======== Document ========

October 23, 2016

October 17, 2016

Quinnipiac poll: Independents shift to Clinton in Florida


The second presidential debate and a string of accusations of sexual misconduct have taken a toll on Donald Trump in Florida, according to a new poll that shows crucial independent voters swinging to Hillary Clinton.

Clinton bests Trump by 48-44 percent in the Quinnipiac University released Monday, with Libertarian Gary Johnson and Green Party candidate Jill Stein drawing 4 percent and 1 percent, respectively.

The Democrat’s gains have come from independents, Quinnipiac found. They now favor Clinton by 46-38 percent — a clear shift from Quinnipiac’s Oct. 3 poll, when Trump led among independents by 42-39 percent.

========

▶ **Written task 1**: Can you restate the paragraph of the Florida poll article that begins "The Democrat’s gains have come from independents" more briefly, keeping its main facts?

======== Given data ========

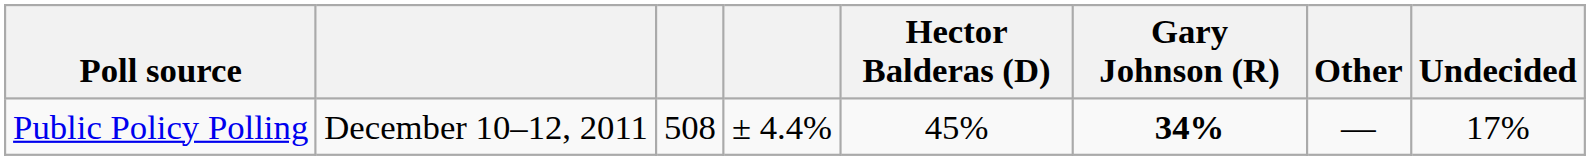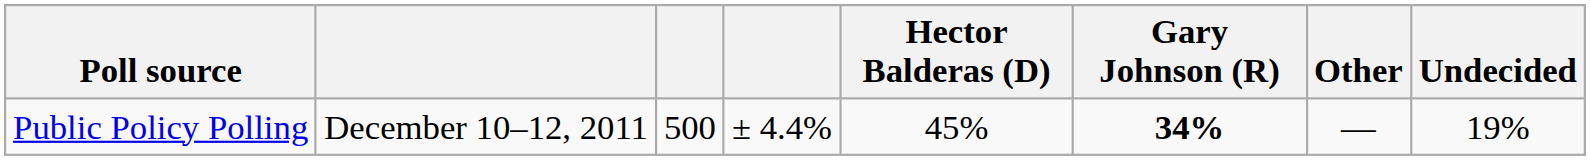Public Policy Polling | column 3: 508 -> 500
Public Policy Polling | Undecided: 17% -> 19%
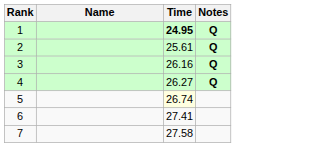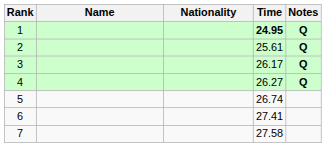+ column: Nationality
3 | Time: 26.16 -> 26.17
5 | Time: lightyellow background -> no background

========
======== Given data ========

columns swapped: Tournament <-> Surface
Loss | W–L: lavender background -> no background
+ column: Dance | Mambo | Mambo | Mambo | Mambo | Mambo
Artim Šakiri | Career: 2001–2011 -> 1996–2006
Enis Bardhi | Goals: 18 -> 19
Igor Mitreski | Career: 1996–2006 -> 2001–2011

========

▶ **Written task 2**: Write out the stored data from the line containing "Public Policy Polling | column 3: 508 -> 500" through the line containing "5 | Time: lightyellow" as a numbered list, leaving out blank lines and the pictures.

▶ **Full solution 1**: Independents drove Clinton's gains, Quinnipiac found. They now back her 46-38 percent, a reversal from Quinnipiac's Oct. 3 poll, when Trump led them 42-39 percent.

▶ **Full solution 2**:
1. Public Policy Polling | column 3: 508 -> 500
2. Public Policy Polling | Undecided: 17% -> 19%
3. + column: Nationality
4. 3 | Time: 26.16 -> 26.17
5. 5 | Time: lightyellow background -> no background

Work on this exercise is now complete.